• **PROBLEM DESCRIPTION**
Output the lines of the records as a JSON list of strings, one string per line and no blank lines, starting at the line containing "Q: Are there any purses?" and ending with the line containing "A: Yes, the purse is to the left of a man.". Include both of those lines.

--- RECORDS SUPPLIED Enclosed Below ---

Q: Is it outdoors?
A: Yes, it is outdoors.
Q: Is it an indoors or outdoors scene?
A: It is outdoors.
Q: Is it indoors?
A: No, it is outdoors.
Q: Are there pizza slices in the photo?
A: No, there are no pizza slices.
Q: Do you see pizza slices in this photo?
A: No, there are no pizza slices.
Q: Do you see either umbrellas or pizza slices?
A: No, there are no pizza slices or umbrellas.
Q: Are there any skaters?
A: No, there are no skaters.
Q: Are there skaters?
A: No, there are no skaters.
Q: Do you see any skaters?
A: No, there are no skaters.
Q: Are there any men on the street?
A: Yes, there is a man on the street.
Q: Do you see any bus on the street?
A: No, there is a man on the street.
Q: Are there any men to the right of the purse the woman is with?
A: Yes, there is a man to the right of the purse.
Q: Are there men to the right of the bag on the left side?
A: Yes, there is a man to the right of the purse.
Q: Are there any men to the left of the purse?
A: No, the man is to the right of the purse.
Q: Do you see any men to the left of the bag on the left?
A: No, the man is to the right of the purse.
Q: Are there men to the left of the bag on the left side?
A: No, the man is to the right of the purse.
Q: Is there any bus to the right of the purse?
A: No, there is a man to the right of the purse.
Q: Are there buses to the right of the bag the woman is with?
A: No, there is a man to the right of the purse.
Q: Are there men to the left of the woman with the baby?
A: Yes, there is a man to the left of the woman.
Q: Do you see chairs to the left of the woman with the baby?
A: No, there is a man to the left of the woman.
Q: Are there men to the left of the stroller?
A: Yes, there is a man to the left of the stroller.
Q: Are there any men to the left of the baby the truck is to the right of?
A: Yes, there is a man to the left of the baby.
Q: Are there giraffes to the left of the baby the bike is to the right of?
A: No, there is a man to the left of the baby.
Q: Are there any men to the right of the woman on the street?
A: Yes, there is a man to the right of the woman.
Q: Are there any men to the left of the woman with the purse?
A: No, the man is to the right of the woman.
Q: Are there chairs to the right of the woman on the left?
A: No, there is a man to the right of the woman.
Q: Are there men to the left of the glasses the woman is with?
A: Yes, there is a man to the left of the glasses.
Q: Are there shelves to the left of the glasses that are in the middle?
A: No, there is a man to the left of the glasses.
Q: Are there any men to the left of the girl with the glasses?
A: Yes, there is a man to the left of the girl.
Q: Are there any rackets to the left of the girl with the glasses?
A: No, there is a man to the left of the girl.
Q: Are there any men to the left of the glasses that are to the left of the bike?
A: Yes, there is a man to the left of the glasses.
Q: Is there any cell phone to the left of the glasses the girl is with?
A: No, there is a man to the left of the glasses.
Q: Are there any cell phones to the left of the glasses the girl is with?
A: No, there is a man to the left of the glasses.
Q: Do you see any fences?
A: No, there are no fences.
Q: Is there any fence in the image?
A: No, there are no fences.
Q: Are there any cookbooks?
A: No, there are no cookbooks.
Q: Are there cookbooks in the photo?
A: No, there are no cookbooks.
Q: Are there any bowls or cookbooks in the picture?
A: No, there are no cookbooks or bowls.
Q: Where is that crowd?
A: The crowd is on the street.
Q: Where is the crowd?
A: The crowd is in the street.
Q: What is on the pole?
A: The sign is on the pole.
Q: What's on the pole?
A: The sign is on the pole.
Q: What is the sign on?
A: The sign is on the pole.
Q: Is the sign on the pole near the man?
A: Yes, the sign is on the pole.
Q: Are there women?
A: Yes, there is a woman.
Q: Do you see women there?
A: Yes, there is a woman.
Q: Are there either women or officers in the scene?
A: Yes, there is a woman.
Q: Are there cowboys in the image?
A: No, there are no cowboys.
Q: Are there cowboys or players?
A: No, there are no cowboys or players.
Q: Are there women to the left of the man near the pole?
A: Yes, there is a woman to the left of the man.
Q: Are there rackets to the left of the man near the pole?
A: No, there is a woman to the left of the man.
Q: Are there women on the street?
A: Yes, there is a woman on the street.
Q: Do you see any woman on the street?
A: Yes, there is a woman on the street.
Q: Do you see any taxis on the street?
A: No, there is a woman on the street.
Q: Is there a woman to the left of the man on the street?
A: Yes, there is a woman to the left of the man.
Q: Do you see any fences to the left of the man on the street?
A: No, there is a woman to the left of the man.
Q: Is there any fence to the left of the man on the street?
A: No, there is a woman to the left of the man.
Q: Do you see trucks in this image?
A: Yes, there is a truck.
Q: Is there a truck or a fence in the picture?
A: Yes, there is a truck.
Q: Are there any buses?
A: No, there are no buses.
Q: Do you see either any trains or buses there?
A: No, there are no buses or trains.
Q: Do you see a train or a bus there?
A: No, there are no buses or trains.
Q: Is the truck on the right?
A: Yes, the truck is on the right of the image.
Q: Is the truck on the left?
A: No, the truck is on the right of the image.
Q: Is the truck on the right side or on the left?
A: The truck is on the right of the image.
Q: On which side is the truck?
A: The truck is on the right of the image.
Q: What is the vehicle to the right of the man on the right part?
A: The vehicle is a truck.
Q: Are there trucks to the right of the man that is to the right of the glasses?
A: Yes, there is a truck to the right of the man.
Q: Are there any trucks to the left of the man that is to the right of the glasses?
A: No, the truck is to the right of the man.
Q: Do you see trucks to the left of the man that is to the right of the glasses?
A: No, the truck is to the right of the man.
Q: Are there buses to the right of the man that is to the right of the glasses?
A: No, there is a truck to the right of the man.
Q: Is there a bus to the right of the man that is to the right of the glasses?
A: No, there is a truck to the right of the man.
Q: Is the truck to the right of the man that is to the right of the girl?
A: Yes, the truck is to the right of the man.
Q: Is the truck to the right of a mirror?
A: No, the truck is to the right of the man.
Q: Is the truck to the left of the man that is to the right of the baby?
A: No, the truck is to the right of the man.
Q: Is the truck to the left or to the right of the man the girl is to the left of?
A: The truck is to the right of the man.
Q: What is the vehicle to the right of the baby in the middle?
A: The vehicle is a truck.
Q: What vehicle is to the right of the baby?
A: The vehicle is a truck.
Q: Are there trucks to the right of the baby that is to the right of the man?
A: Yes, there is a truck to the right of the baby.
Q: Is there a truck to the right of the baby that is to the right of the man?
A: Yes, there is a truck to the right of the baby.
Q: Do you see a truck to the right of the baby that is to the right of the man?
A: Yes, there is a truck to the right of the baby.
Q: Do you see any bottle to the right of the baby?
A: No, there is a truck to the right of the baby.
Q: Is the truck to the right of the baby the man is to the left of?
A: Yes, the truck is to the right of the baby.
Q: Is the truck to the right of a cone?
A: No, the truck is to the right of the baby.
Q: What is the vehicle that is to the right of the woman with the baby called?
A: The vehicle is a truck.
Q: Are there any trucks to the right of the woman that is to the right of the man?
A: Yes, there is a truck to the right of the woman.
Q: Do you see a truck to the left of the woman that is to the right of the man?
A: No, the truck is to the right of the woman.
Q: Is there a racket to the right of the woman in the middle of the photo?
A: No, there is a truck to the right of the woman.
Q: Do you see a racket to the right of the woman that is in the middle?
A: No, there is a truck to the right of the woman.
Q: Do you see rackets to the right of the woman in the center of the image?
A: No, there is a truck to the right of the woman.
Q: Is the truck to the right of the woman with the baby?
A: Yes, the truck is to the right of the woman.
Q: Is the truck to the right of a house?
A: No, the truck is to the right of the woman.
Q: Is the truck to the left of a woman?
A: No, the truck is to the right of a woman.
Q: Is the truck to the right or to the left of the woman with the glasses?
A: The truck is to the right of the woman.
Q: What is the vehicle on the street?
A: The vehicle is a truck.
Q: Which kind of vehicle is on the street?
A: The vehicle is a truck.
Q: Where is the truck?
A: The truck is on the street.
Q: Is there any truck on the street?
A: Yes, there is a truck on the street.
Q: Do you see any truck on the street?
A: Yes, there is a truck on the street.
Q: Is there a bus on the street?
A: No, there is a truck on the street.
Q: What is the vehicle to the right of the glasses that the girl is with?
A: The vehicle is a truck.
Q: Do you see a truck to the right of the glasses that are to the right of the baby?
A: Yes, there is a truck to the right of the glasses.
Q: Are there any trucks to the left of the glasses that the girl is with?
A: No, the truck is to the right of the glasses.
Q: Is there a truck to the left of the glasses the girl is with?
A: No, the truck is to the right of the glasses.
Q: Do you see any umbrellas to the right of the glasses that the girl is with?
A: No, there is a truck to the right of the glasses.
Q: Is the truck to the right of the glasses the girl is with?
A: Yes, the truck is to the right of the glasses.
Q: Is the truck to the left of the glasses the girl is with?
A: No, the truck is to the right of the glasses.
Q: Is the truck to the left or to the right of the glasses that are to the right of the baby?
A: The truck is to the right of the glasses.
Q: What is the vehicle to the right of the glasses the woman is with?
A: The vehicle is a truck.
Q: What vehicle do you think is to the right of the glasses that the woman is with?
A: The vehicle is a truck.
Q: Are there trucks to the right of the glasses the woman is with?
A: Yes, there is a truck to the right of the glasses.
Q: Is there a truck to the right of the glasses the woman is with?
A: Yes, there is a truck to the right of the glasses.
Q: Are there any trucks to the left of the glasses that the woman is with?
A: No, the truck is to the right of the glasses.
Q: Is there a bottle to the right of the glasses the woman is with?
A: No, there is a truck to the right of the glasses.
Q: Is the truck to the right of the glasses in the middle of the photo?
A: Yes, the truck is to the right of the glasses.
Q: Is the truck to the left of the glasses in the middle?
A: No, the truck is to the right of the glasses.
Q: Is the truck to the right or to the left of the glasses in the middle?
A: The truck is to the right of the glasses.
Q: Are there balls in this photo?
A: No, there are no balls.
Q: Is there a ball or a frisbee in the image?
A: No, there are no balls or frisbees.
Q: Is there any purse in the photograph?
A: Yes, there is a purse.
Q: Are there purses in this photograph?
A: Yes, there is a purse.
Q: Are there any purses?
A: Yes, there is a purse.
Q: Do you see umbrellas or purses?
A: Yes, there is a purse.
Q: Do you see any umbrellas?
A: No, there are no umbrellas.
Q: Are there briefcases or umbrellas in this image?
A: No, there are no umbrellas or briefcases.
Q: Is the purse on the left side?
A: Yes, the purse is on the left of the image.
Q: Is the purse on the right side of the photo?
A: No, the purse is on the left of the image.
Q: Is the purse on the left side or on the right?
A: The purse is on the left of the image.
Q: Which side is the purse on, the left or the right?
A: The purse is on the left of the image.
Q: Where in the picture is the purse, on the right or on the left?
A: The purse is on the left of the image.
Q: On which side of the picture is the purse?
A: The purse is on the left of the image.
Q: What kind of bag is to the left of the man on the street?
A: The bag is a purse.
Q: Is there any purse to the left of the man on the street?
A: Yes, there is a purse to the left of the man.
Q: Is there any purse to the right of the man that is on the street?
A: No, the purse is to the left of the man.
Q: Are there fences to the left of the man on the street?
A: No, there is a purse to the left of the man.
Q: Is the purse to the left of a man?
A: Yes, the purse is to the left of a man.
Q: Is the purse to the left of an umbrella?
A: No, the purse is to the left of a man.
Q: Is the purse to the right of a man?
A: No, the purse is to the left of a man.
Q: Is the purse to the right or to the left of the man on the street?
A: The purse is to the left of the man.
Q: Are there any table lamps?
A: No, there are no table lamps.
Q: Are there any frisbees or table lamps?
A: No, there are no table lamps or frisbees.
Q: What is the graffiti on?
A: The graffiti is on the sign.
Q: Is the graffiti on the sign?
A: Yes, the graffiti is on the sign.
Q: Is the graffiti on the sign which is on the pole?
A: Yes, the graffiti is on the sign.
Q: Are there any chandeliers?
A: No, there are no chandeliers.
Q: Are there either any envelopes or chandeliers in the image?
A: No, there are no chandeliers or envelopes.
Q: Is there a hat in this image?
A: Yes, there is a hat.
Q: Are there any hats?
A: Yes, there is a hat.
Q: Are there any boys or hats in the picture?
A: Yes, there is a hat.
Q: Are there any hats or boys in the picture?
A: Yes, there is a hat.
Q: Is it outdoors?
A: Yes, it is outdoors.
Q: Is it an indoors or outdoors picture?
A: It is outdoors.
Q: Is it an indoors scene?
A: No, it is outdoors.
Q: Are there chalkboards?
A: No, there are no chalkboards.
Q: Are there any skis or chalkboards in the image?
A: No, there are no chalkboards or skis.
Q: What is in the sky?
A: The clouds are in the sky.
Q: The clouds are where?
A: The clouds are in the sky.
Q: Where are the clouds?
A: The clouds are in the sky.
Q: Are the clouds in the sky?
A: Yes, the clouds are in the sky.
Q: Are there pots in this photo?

--- End of Enclosed RECORDS SUPPLIED ---

• **RESULT FOR THIS TASK**
[
  "Q: Are there any purses?",
  "A: Yes, there is a purse.",
  "Q: Do you see umbrellas or purses?",
  "A: Yes, there is a purse.",
  "Q: Do you see any umbrellas?",
  "A: No, there are no umbrellas.",
  "Q: Are there briefcases or umbrellas in this image?",
  "A: No, there are no umbrellas or briefcases.",
  "Q: Is the purse on the left side?",
  "A: Yes, the purse is on the left of the image.",
  "Q: Is the purse on the right side of the photo?",
  "A: No, the purse is on the left of the image.",
  "Q: Is the purse on the left side or on the right?",
  "A: The purse is on the left of the image.",
  "Q: Which side is the purse on, the left or the right?",
  "A: The purse is on the left of the image.",
  "Q: Where in the picture is the purse, on the right or on the left?",
  "A: The purse is on the left of the image.",
  "Q: On which side of the picture is the purse?",
  "A: The purse is on the left of the image.",
  "Q: What kind of bag is to the left of the man on the street?",
  "A: The bag is a purse.",
  "Q: Is there any purse to the left of the man on the street?",
  "A: Yes, there is a purse to the left of the man.",
  "Q: Is there any purse to the right of the man that is on the street?",
  "A: No, the purse is to the left of the man.",
  "Q: Are there fences to the left of the man on the street?",
  "A: No, there is a purse to the left of the man.",
  "Q: Is the purse to the left of a man?",
  "A: Yes, the purse is to the left of a man."
]